TUJUAN TUGAS 1
Tulis ulang dengan lebih ringkas paragraf kutipan tentang rumah Anggi yang dimulai dengan "Rumah pertama milik Anggi", tetapi pertahankan fakta-fakta pokoknya.
TUJUAN TUGAS 2
Ulangi tanpa perubahan bagian kutipan tentang rumah Anggi dari "Rumah pertama milik" sampai "gedongan atau semacamnya.".

───── KUTIPAN ─────

Rumah pertama milik Anggi, teman saya di kelas 12. Sejak awal, saya sudah tahu dia berasal dari keluarga berada, tepatnya sejak dia datang ke sekolah membawa HP iPhone teranyar—sementara kala itu hampir semua anak masih setia dengan HP Android Samsung “entry level” serta Andromax. Dari situ, saya berasumsi bahwa dia pasti tinggal di rumah gedongan atau semacamnya.

Dan kesempatan melihat rumah gedongan itu dengan mata kepala saya sendiri akhirnya datang ketika saya mesti mengikuti ujian praktik renang di pagi buta. Masalahnya, tempat ujiannya sendiri berjarak sekitar 20 menit dari pusat kota Sidoarjo, dan hampir mustahil menemukan angkot daerah yang melintasi kawasan tersebut sebelum jam 6. Untungnya, Anggi dengan baik hati menawarkan saya dan dua kawan lainnya untuk menginap di rumahnya, lalu keesokan paginya ibunya akan mengantar kami ke Suncity Waterpark tempat ujian berlangsung. Waktu itu, bukannya lega karena persoalan transportasi teratasi, saya justru lebih diliputi rasa girang dan antusias karena bisa melihat rumah gadis terkaya di kelas—pun bermalam di sana, cihui!

───── CUPLIKAN CATATAN ─────

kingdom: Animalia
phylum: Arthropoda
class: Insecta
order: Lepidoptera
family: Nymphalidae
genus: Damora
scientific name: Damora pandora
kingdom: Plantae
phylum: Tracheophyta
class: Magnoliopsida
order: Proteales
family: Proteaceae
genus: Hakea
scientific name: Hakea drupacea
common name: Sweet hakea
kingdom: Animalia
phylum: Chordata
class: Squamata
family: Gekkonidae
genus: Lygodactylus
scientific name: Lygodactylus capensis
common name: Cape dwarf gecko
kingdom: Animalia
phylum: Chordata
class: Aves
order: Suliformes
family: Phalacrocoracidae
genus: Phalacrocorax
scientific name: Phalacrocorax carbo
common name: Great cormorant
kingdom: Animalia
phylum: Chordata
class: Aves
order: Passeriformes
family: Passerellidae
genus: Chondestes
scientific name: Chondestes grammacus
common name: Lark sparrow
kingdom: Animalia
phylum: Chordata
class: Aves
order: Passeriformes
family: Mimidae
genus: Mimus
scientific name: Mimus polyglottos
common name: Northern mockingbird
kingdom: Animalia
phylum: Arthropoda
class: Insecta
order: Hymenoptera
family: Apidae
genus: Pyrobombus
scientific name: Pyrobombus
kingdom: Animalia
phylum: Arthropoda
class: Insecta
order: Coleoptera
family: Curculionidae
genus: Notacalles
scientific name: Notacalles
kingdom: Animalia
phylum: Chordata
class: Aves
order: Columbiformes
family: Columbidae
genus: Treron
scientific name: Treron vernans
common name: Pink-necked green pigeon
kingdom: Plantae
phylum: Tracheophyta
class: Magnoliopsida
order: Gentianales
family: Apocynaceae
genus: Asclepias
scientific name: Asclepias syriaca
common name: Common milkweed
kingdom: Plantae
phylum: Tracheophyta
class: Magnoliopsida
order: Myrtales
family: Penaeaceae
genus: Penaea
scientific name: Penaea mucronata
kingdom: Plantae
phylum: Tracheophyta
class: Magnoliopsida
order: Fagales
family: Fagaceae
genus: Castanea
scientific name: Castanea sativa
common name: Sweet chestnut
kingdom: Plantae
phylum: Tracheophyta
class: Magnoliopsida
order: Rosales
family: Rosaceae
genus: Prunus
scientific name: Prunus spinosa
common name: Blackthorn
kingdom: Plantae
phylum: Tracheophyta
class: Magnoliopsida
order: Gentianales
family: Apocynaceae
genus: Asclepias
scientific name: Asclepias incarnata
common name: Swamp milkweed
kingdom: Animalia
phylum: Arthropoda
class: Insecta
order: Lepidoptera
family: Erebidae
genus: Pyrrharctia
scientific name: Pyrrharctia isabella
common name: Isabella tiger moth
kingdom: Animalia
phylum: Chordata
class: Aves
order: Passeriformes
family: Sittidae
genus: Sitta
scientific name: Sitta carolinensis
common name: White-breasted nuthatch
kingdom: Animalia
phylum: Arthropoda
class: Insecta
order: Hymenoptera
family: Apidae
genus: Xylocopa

─────

JAWABAN BENAR 1
Rumah pertama adalah milik Anggi, teman saya di kelas 12. Saya tahu dia dari keluarga berada sejak dia membawa iPhone terbaru ke sekolah. Saat itu hampir semua anak masih memakai HP Android Samsung "entry level" dan Andromax. Karena itu, saya mengira dia tinggal di rumah gedongan.

JAWABAN BENAR 2
Rumah pertama milik Anggi, teman saya di kelas 12. Sejak awal, saya sudah tahu dia berasal dari keluarga berada, tepatnya sejak dia datang ke sekolah membawa HP iPhone teranyar—sementara kala itu hampir semua anak masih setia dengan HP Android Samsung “entry level” serta Andromax. Dari situ, saya berasumsi bahwa dia pasti tinggal di rumah gedongan atau semacamnya.